Iphwin nodded. “I had no creative artists, and that’s a whole other style of abduction. And I needed someone who practiced the harder creative arts, the ones where you accommodate to the world around you rather than the ones where you just dump out whatever you’re feeling inside and then shape it for others. That kind of talent for making the piece that fits with the other pieces, that ability to fit in, the thing actors call rapport or chemistry, was a kind of creativity I wanted to make sure of, and that’s the kind that actors are good at. And then, for Terri...” he sighed. “Ethically I’m on shaky ground here, but, well, she was the only member of that VR chat room that I didn’t already have coming, and somehow that felt like a mistake. She’s physically healthy and bright, and I would guess quite adaptable.”

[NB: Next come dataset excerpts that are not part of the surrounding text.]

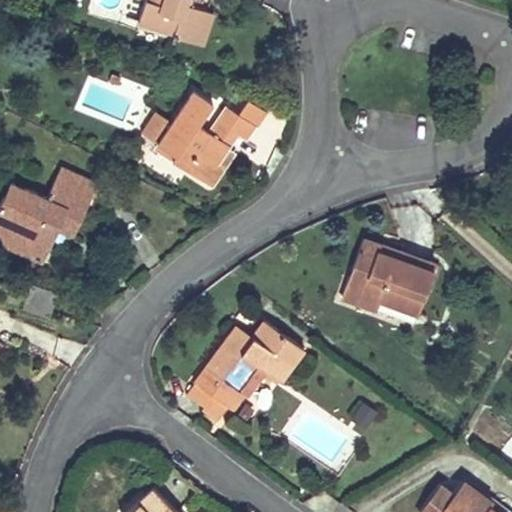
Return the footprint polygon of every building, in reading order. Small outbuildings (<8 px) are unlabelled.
[(145,0),(139,21),(174,33),(173,35),(198,44),(209,10),(186,3),(186,0),(145,0)] [(209,10),(198,44),(203,45),(214,12),(209,10)] [(112,74),(109,80),(118,84),(121,77),(112,74)] [(193,88),(158,141),(176,153),(173,158),(213,184),(225,164),(219,160),(229,144),(208,130),(198,124),(213,101),(193,88)] [(246,99),(238,113),(254,124),(263,110),(246,99)] [(225,104),(216,119),(237,133),(245,138),(254,124),(238,113),(225,104)] [(216,119),(208,130),(229,144),(237,133),(216,119)] [(158,141),(155,147),(173,158),(176,153),(158,141)] [(219,160),(225,164),(236,148),(229,144),(219,160)] [(10,181),(0,204),(0,242),(43,262),(58,228),(74,235),(98,182),(61,166),(47,197),(10,181)] [(363,237),(342,296),(377,309),(381,299),(419,312),(434,269),(398,256),(400,250),(363,237)] [(436,263),(400,250),(398,256),(434,269),(436,263)] [(48,312),(54,294),(33,287),(27,305),(48,312)] [(280,380),(304,348),(264,318),(253,335),(247,342),(231,330),(187,391),(204,403),(211,395),(228,407),(239,391),(258,365),(265,370),(280,380)] [(237,323),(231,330),(247,342),(253,335),(237,323)] [(265,370),(258,365),(239,391),(246,396),(265,370)] [(204,403),(221,416),(228,407),(211,395),(204,403)] [(363,401),(354,413),(367,423),(377,410),(363,401)] [(492,501),(462,479),(452,493),(439,483),(419,510),(421,511),(496,511),(489,506),(492,501)] [(178,511),(179,511),(152,485),(124,511),(178,511)]
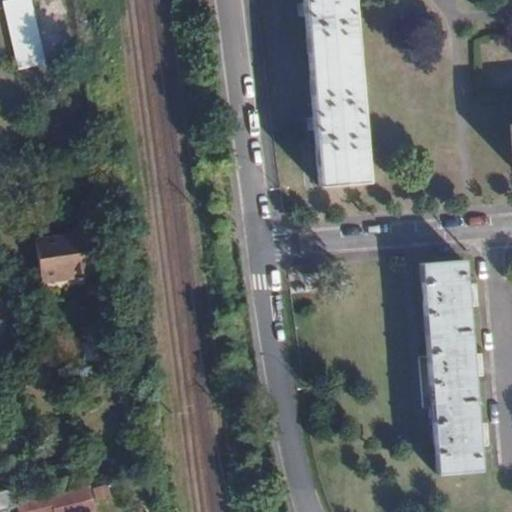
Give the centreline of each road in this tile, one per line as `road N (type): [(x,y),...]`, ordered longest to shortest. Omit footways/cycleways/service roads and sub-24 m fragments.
road 1 (residential): [(308,511),(264,250)]
road 2 (residential): [(264,250),(231,0)]
road 3 (residential): [(264,250),(511,237)]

“And she’s right here listening to you, so you can stop talking about her in the third person,” Terri said, flushing with rage.

Iphwin went right on. “Also, Terri, like most smart teenagers, you don’t have an excessive respect for authority. My feeling is that whatever we find when we get north of the border, it’s not going to be so much finding it that’s a problem—it’s going to be understanding whatever it is we’ve found. The erasure is so complete—and so perfectly confined to the old 48 contiguous states—that it just doesn’t seem like it could be any kind of natural phenomenon. Nor does it seem like anything anyone could do on purpose. Which seems to cover all the reasonable and comprehensible possibilities, and so chances are that what we are looking for is unreasonable and incomprehensible. Hence my urge to throw a few wild cards in—purely a hunch.”